## [Exercise passage]

The attention-enhanced feature is then projected into a candidate residual. Meanwhile, a spatial gate is generated from the basic fused feature, the shared prefiltered representation, and the differential prefiltered representation to constrain where the candidate residual should be injected:

G_{s} = Ψ_{g} ([F_{3}^{f}, F_{pref}^{r} + F_{pref}^{i}, |F_{pref}^{r} - F_{pref}^{i}|]) .

(14)

Under the joint modulation of the spatial gate and a global gain, PCSR performs a controlled correction on the basic fused feature. The final injected residual is

R_{attn} = G_{s} ⊙ Φ (F_{attn}),

(15)

where

Φ (\cdot)

denotes a lightweight projection used to generate the candidate residual. The refined feature is then obtained as follows:

{\tilde{F}}_{3}^{f} = F_{3}^{f} + g_{attn} R_{attn},

(16)

where

g_{attn}

is a learnable global gain controlling the residual injection strength. Through this gated residual injection mechanism, reliable complementary information is directed to spatial locations that require local enhancement while the original fused representation remains stable.

In summary, PCSR does not regenerate a new global fusion result. Instead, it injects reliable cross-modal complementary evidence into the existing fused feature in a constrained local manner, thereby enhancing small-object-related responses more effectively.

## [Task to complete]
Copy out the entire passage on gated residual injection, keeping every character unchanged. Rely on the passage on gated residual injection and nothing else.

## [Data excerpt]
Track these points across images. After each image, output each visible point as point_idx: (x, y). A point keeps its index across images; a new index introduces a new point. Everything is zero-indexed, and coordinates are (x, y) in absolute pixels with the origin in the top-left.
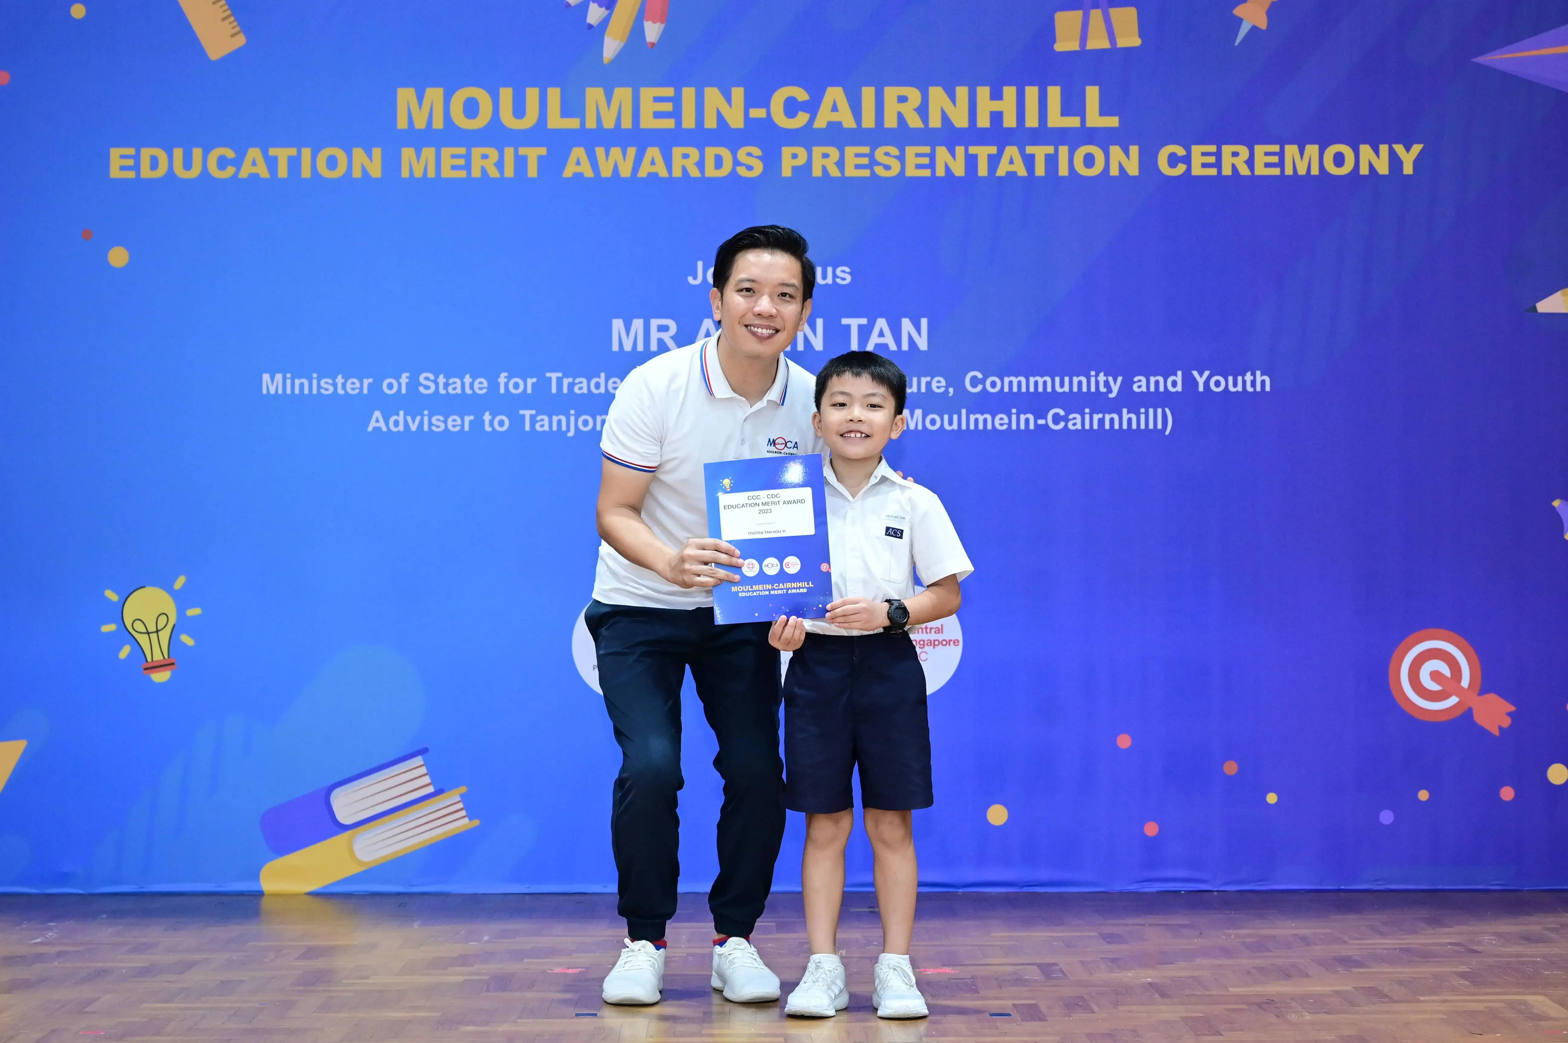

## [Finished exercise]
The attention-enhanced feature is then projected into a candidate residual. Meanwhile, a spatial gate is generated from the basic fused feature, the shared prefiltered representation, and the differential prefiltered representation to constrain where the candidate residual should be injected:

G_{s} = Ψ_{g} ([F_{3}^{f}, F_{pref}^{r} + F_{pref}^{i}, |F_{pref}^{r} - F_{pref}^{i}|]) .

(14)

Under the joint modulation of the spatial gate and a global gain, PCSR performs a controlled correction on the basic fused feature. The final injected residual is

R_{attn} = G_{s} ⊙ Φ (F_{attn}),

(15)

where

Φ (\cdot)

denotes a lightweight projection used to generate the candidate residual. The refined feature is then obtained as follows:

{\tilde{F}}_{3}^{f} = F_{3}^{f} + g_{attn} R_{attn},

(16)

where

g_{attn}

is a learnable global gain controlling the residual injection strength. Through this gated residual injection mechanism, reliable complementary information is directed to spatial locations that require local enhancement while the original fused representation remains stable.

In summary, PCSR does not regenerate a new global fusion result. Instead, it injects reliable cross-modal complementary evidence into the existing fused feature in a constrained local manner, thereby enhancing small-object-related responses more effectively.